Gian Lorenzo Bernini

Gian Lorenzo Bernini

Gian Lorenzo Bernini, a notable architect, great sculptor and prominent artist of Italy, was born on December 7, 1598 in Naples, Kingdom of Naples. Being a son of a sculptor, Bernini’s training started at a very early age and by the age of 10 he had made such impressive progress that he very skillfully sculpted a successful angel’s head in marble.

In 1608 Bernini moved to Rome with his father and managed to earn a lot of fame quite soon due to his exceptional skills and eye catching craft. There he attended a master class and made many sculptures including one of the pope. Bernini’s perfection and proficiency in his mastery with stone earned him enormous fame at very initial stage of his career. He very skillfully carved sculptures without any calculations and supplemental construction techniques at a majestic speed. Bernini not only paid keen attention to design but also kept tight grip on minute details as well. With a high degree of excellence he would surface the design contemplating a delicate connection between the skin of his statues and underlying muscles and bones. Due to his fervent attention towards these minute details, Bernini’s sculptures always stood out and set a new standard for smoother surfaces than ever.

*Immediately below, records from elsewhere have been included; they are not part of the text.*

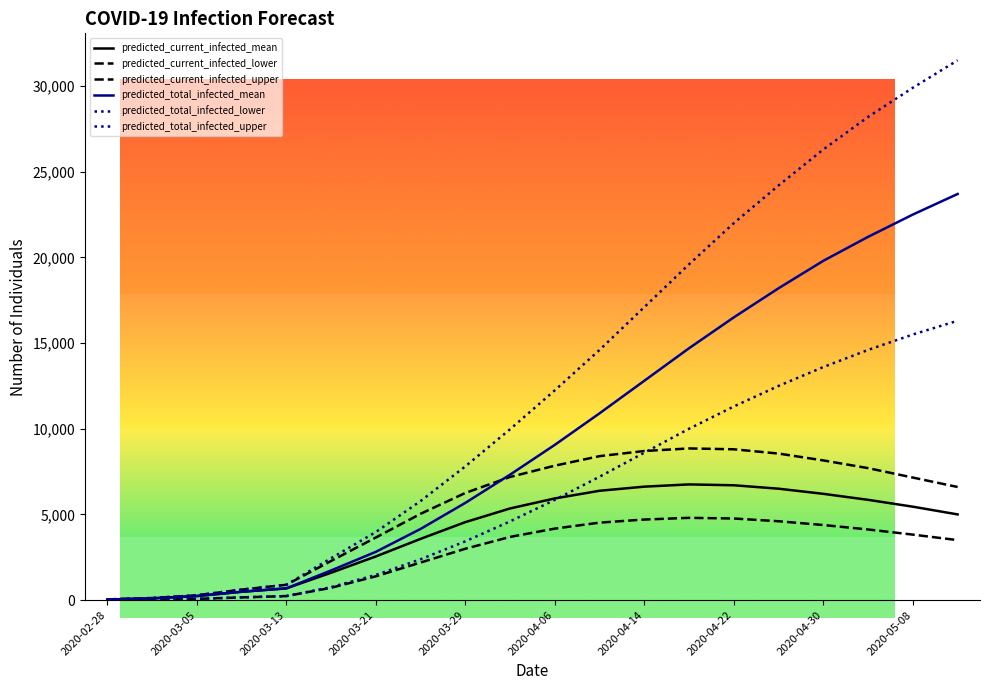

What is the label of the 14th point from the right?

2020-03-21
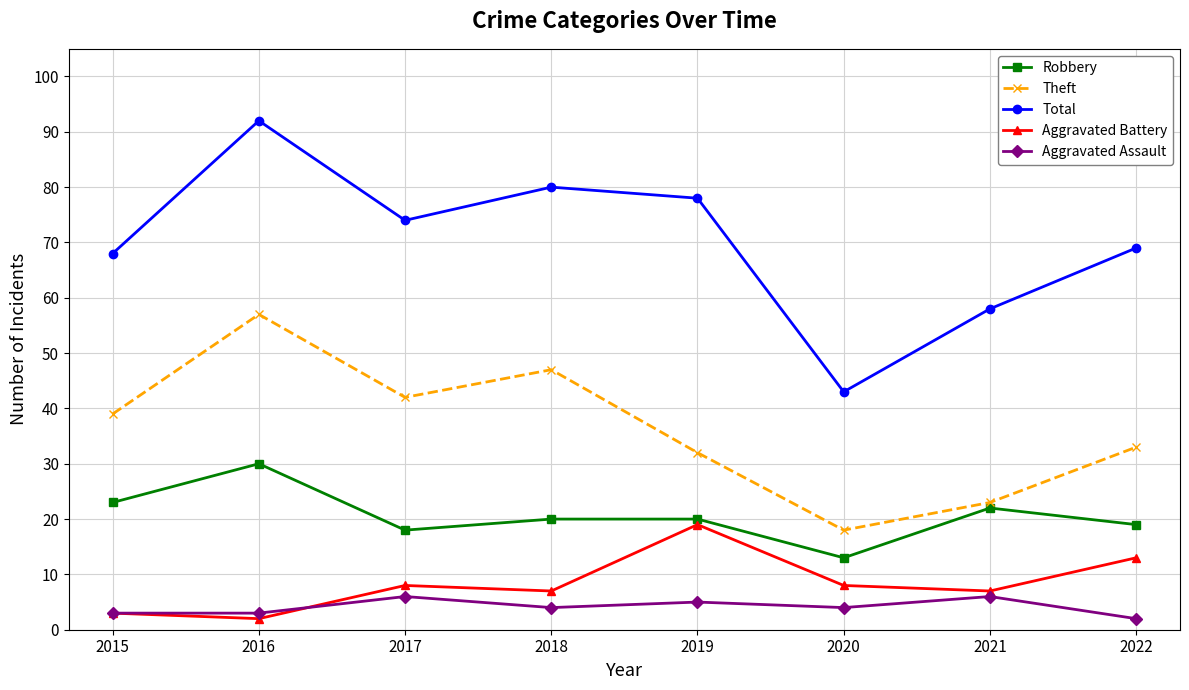

What value does the Total series have at 2015?

68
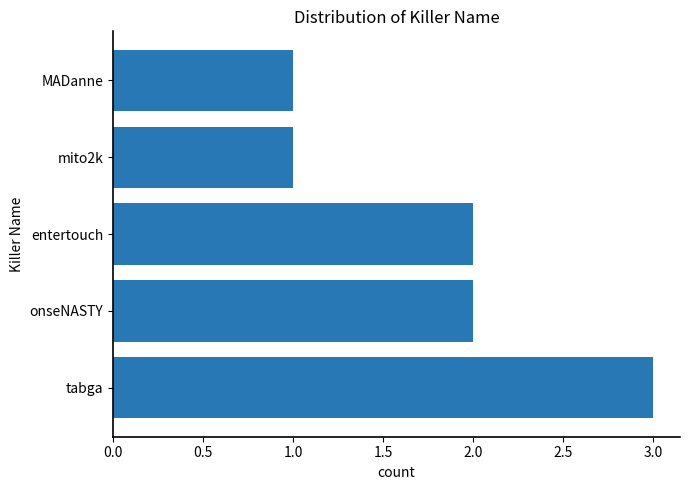

What is the greatest value displayed?

3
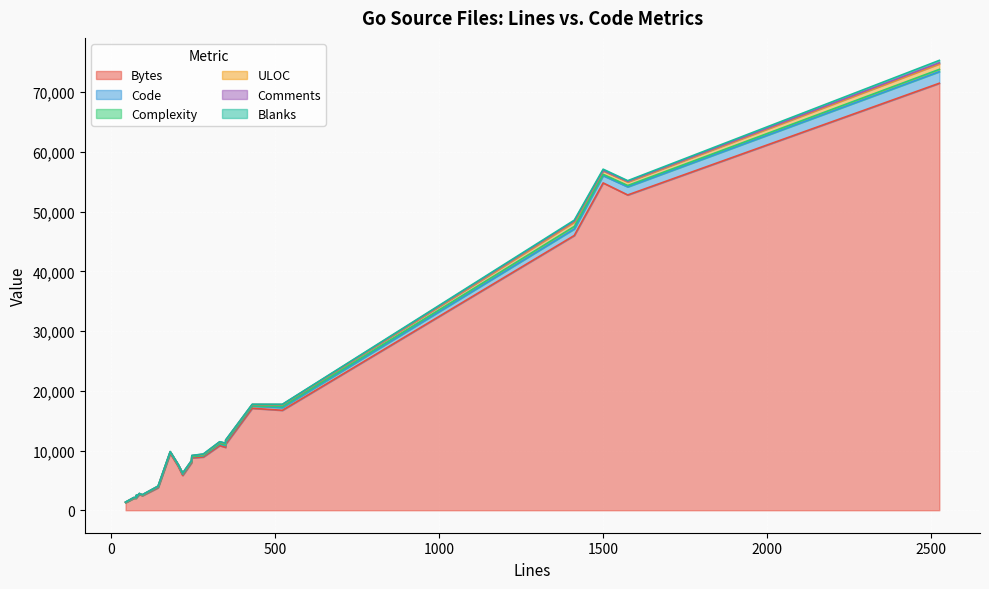

Between 523 and 96, which series saw the biggest shift?

Bytes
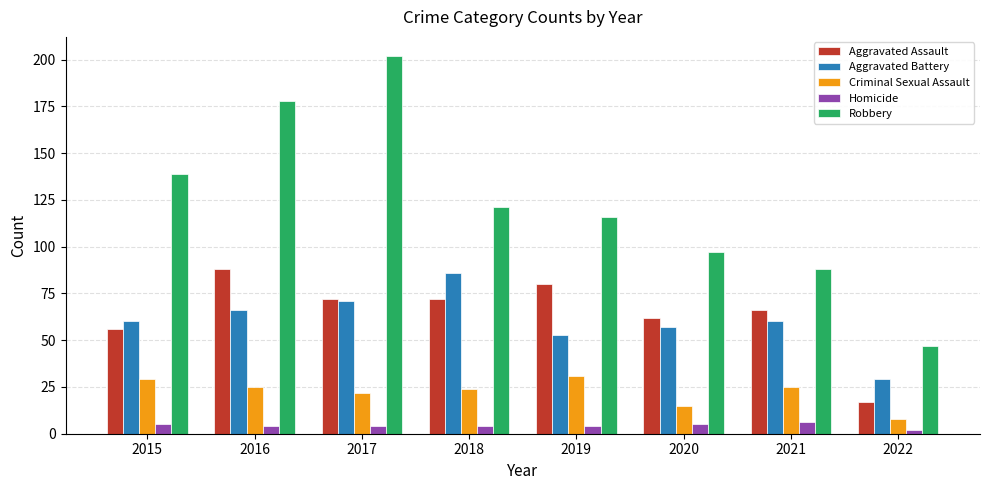

At which label is Aggravated Battery closest to 57?

2020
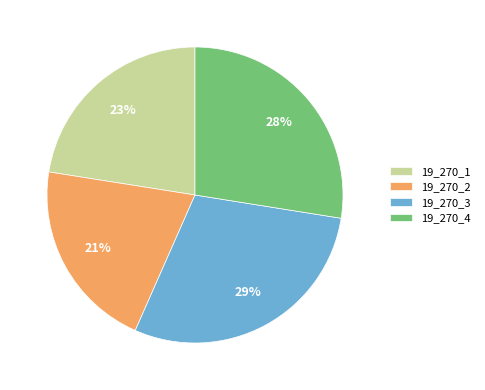

Does 19_270_1 account for over 50% of the chart?

No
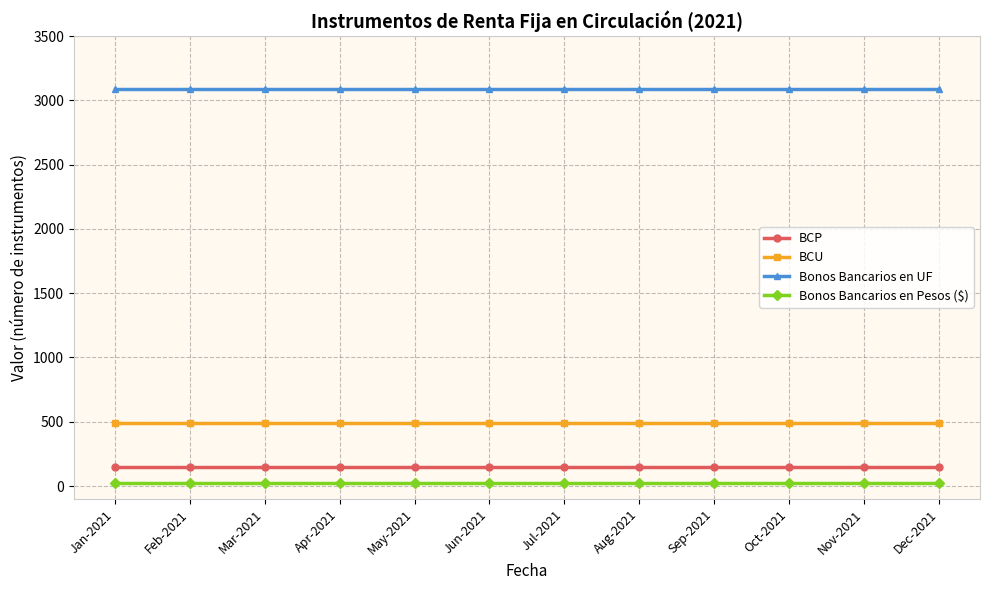

Reading left to right, extract all data points from this chart.

BCP: Jan-2021=146	Feb-2021=146	Mar-2021=146	Apr-2021=146	May-2021=146	Jun-2021=146	Jul-2021=146	Aug-2021=146	Sep-2021=146	Oct-2021=146	Nov-2021=146	Dec-2021=146
BCU: Jan-2021=494	Feb-2021=494	Mar-2021=494	Apr-2021=494	May-2021=494	Jun-2021=494	Jul-2021=494	Aug-2021=494	Sep-2021=494	Oct-2021=494	Nov-2021=494	Dec-2021=494
Bonos Bancarios en UF: Jan-2021=3088	Feb-2021=3088	Mar-2021=3088	Apr-2021=3088	May-2021=3088	Jun-2021=3088	Jul-2021=3088	Aug-2021=3088	Sep-2021=3088	Oct-2021=3088	Nov-2021=3088	Dec-2021=3088
Bonos Bancarios en Pesos ($): Jan-2021=24	Feb-2021=24	Mar-2021=24	Apr-2021=24	May-2021=24	Jun-2021=24	Jul-2021=24	Aug-2021=24	Sep-2021=24	Oct-2021=24	Nov-2021=24	Dec-2021=24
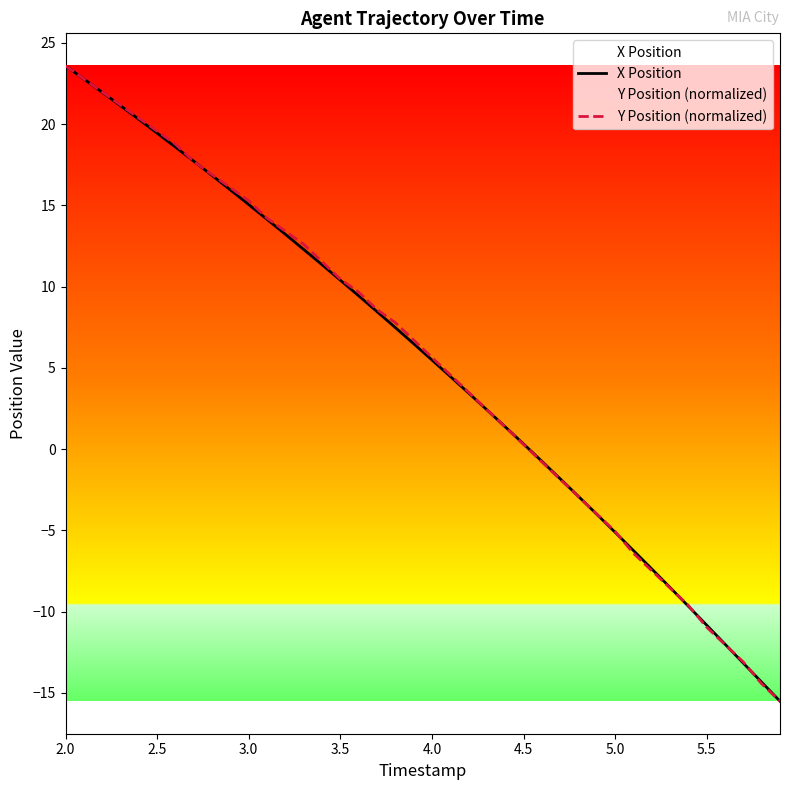

What are all the series names shown in the legend?

X Position, Y Position (normalized)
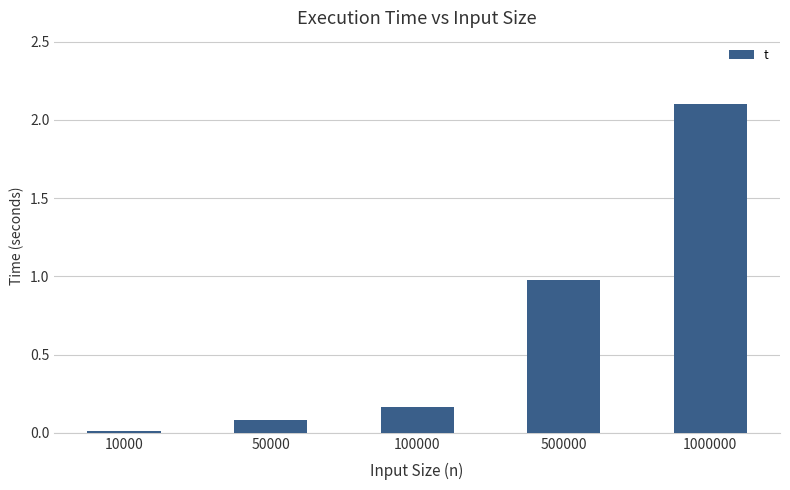

What is the sum of all values?

3.3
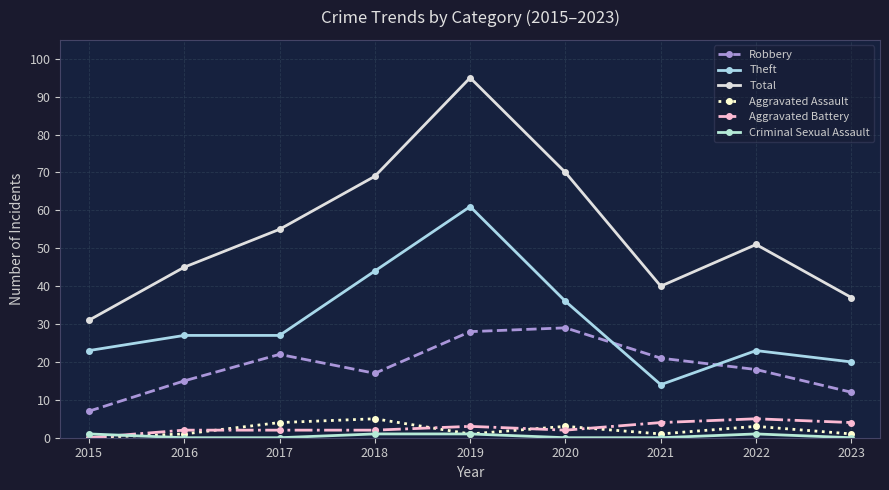

True or false: Aggravated Assault has a value of 1 at 2016.

True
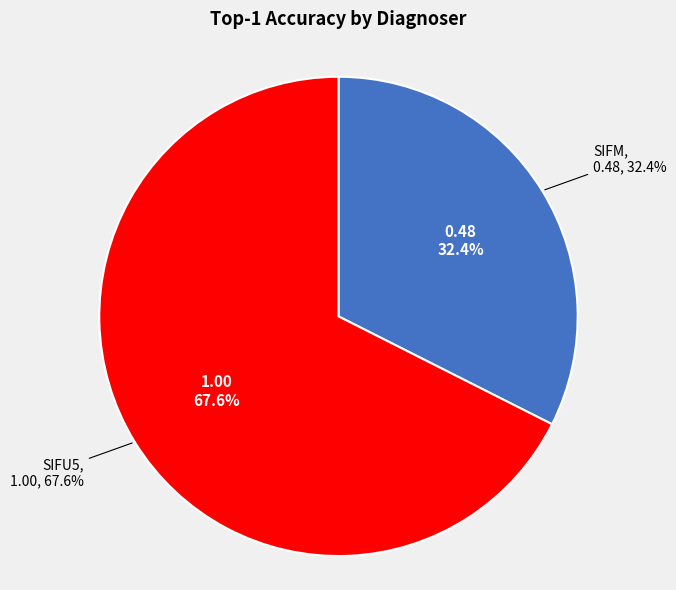

Rank the categories by value from lowest to highest.

SIFM, SIFU5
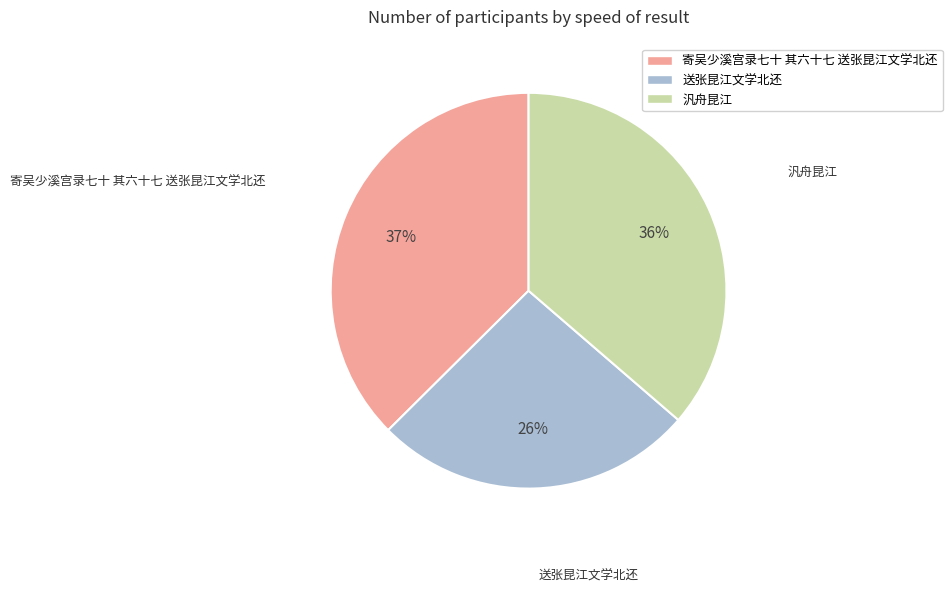

To the nearest percent, what is the difference between the largest and smallest slice percentages?

11%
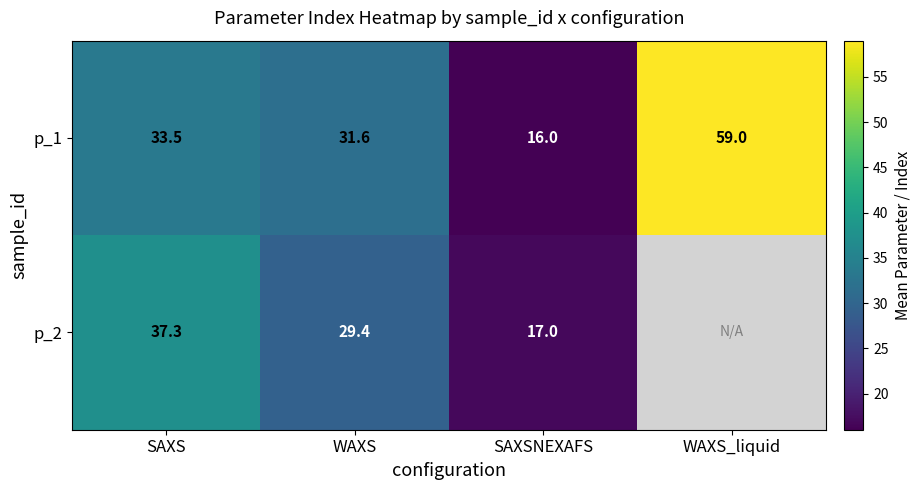

How many data points in p_1 are less than 33?

2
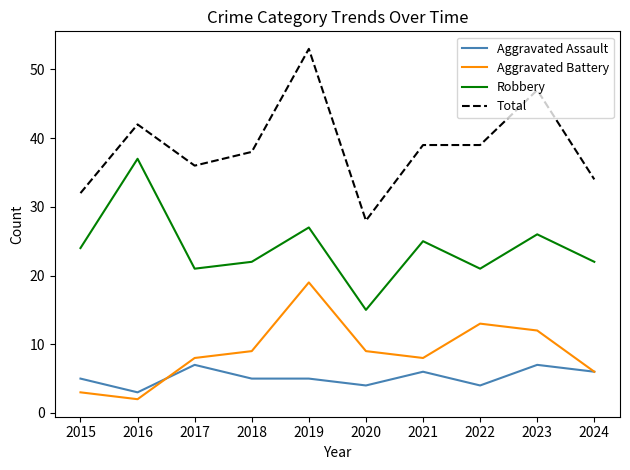

What is the sum of the Robbery values at 2021 and 2018?

47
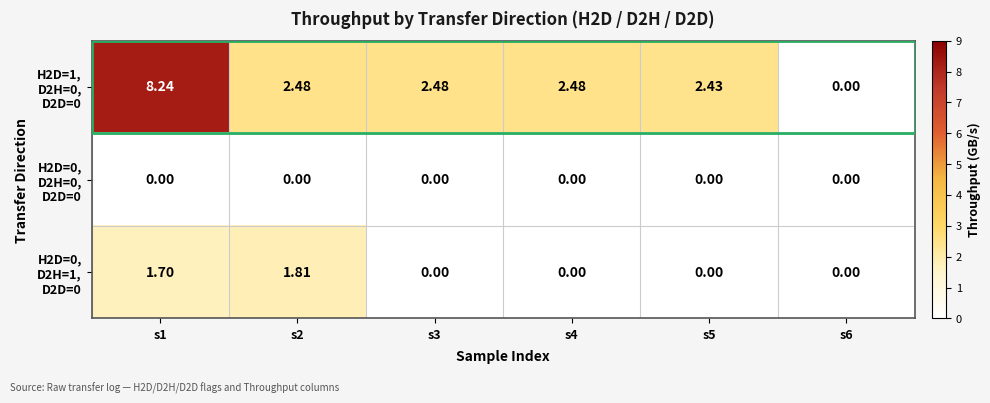

Count the number of data series in this chart.

3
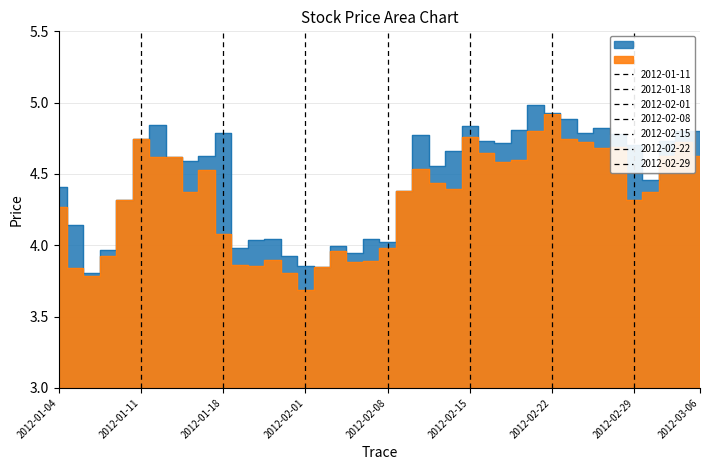

How many interior local valleys does the high series have?

10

Between 1618 and 1625 Gian Lorenzo Bernini’s statues and sculptures earned a tremendous vogue and adoration. Some of his famous mythological groups of sculptures include, “Aeneas and Anchises”, “Pluto and Persephone”, “Apollo and Daphne” and “David” for Cardinal Scipione Borghese. Even today admirers of art can witness these exuberant pieces of his talent at the Villa Borghese in Rome. These were the works that earned Bernini a lot of international recognition and he appeared as a prominent figure of art world throughout the globe.

Bernini was believed to be bestowed with innovative technical skills and fertile creativity and he made the best and most use of his talents not only in sculptures but in architecture as well and very competently managed to do justice to both of these professions of art. His inventive approach and fair dedication earned him a lot of success and honor in all the fields he laid his hands on. Moreover, in the field of architecture, Pope’s uninterrupted support brought Bernini a vast variety of commissions and he kept contributing his creations to architectural world with a tinge of good luck and greater degree of hard work.

Even though Bernini never got a professional training for architecture, he became the master builder of the church of St. Peter in Rome in 1629. However, his major architectural pieces count the mighty colonnades from 1667 and his buildings that reformed the cityscape of Rome and provided it with an altogether new outlook accompanied with splendid and eye catching views.

Other than sculptures and architecture, Gian Lorenzo Bernini painted more than 150 paintings and solidified his image as the greatest artists of his time with immense strength. He died at the age of 81 after a very long illness on November 28, 1680 in Rome.